- _Source document_:
What is the Gregorian Calendar?
To explain this, we'll have to go a bit further back into history, since it succeeded the Julian Calendar, which was introduced by Julius Caesar. It was one of the early attempts to make an accurate calendar that would last for many centuries. By then, it was known that the length of the year was a bit more that 365 days. With the accuracy then achievable, some wise men noticed a shift of 1 day every 4 years. Julius Caesar introduced a calendar that included 1 extra day every 4 years to compensate for this shift, so that the seasons would not shift away from predefined dates (such as 21 March for the beginning of spring). We still know this system today: we have a leap year every 4 years, haven't we? (No, we haven't, see below).

But when time progressed and the centuries passed by, it became apparent that this calendar was not so accurate as people wanted. In the 16th century, the error had accumulated to 10 whole days! This means that spring no longer began on the 21st of March but on the 11th, and thus the date of Easter was no longer correct! Pope Gregory XIII then decided that a revison of the calendar was necessary. The astronomers Lilius and Clavius had computed that there had been 3 leap days too many every 400 years. This led to the following correction:

  • The leap year schedule of one leap year every 4th year was changed so that years that are a multiple of 100 are no longer a leap year unless it can be divided by 400. So 1600 was a leap year, but 1700, 1800, 1900 were not, and 2000 was again a leap year, 2100 will not be a leap year, etc. This was the necessary correction of 3 days per 400 years.
  • The error of 10 days was corrected by simply skipping 10 dates: they jumped directly from Thursday 4 October 1582 to Friday 15 October 1582.
Click on the image for an enlargement.
It is the first page of the papal bull "Inter Gravissimas", by which Pope Gregory XIII introduced his calendar.
See also (which is where I downloaded the image).

So, summarising the Gregorian Calendar:

  • Every year that can be divided by 4 is a leap year, except the century changes, which are only leap years if they are a multiple of 400.

- _Task requirements_:
A - Write out the passage on the Gregorian calendar word for word, starting with "It is the first" and going on through "downloaded the image).".
B - Extend the explanation of the Gregorian calendar, picking up right after its final sentence.

- _Source excerpt_:

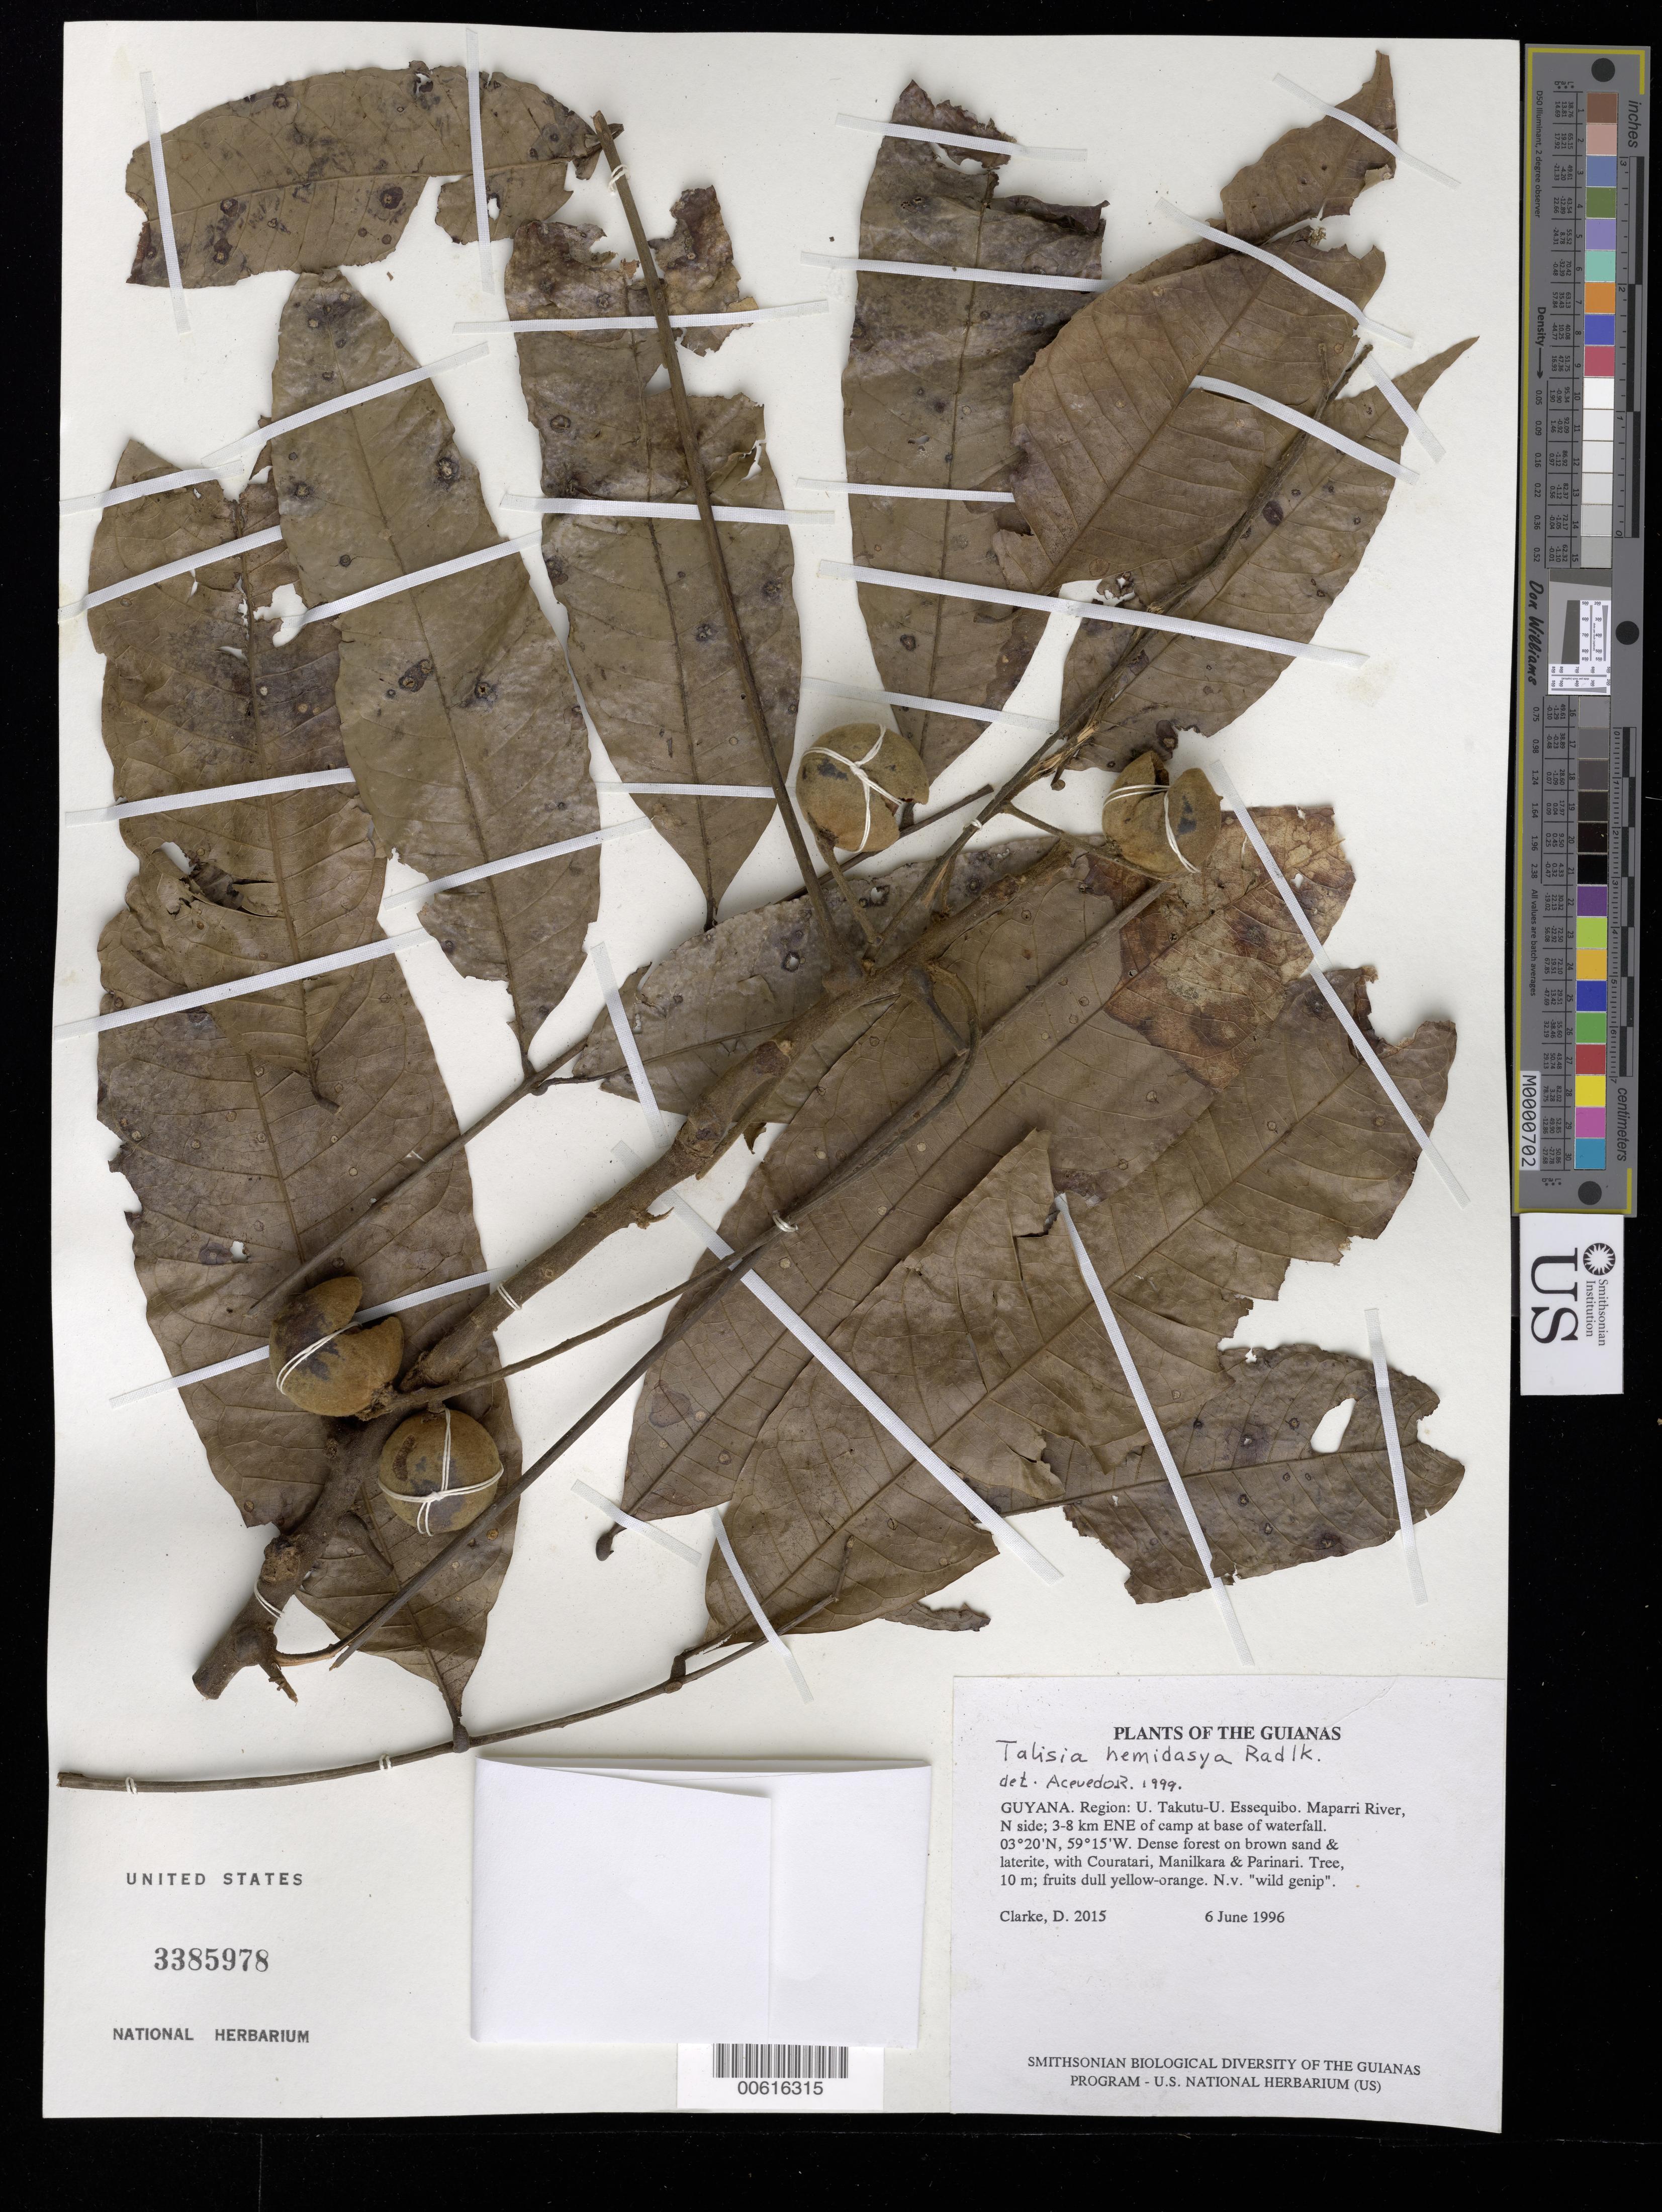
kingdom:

- _Replies_:
A -
It is the first page of the papal bull "Inter Gravissimas", by which Pope Gregory XIII introduced his calendar.
See also (which is where I downloaded the image).

B -
  • Each year has 12 months as follows:

     no.   month   days 
     1:   January   31 
     2:   February   28 (29 in leap years) 
     3:   March   31 
     4:   April   30 
     5:   May   31 
     6:   June   30 
     no.   month   days 
     7:   July   31 
     8:   August   31 
     9:   September   30 
     10:   October   31 
     11:   November   30 
     12:   December   31 

This means that the calendar has a cycle of 400 years as far as leap years are concerned. Every 400 years the same leap year schedule appears. During that cycle, 97 leap years occur (once every 4 years except 3 century changes, so 400 / 4 - 3 = 97). By pure coincidence, this happens to be just an integral number of weeks as well This means that every 400 years the Gregorian calendar repeats itself exactly on the same days of the week! This property of the Gregorian Calendar will be used for the quick calculation method to determine the day of the week for any date.

Some more interesting details of the calendar
Another thing we will use is the following remarkable property of the schedule of the months within the year. Look at the following: April + May have 61 days, June + July have 61 days, August + September have 61 days, and October + November have 61 days.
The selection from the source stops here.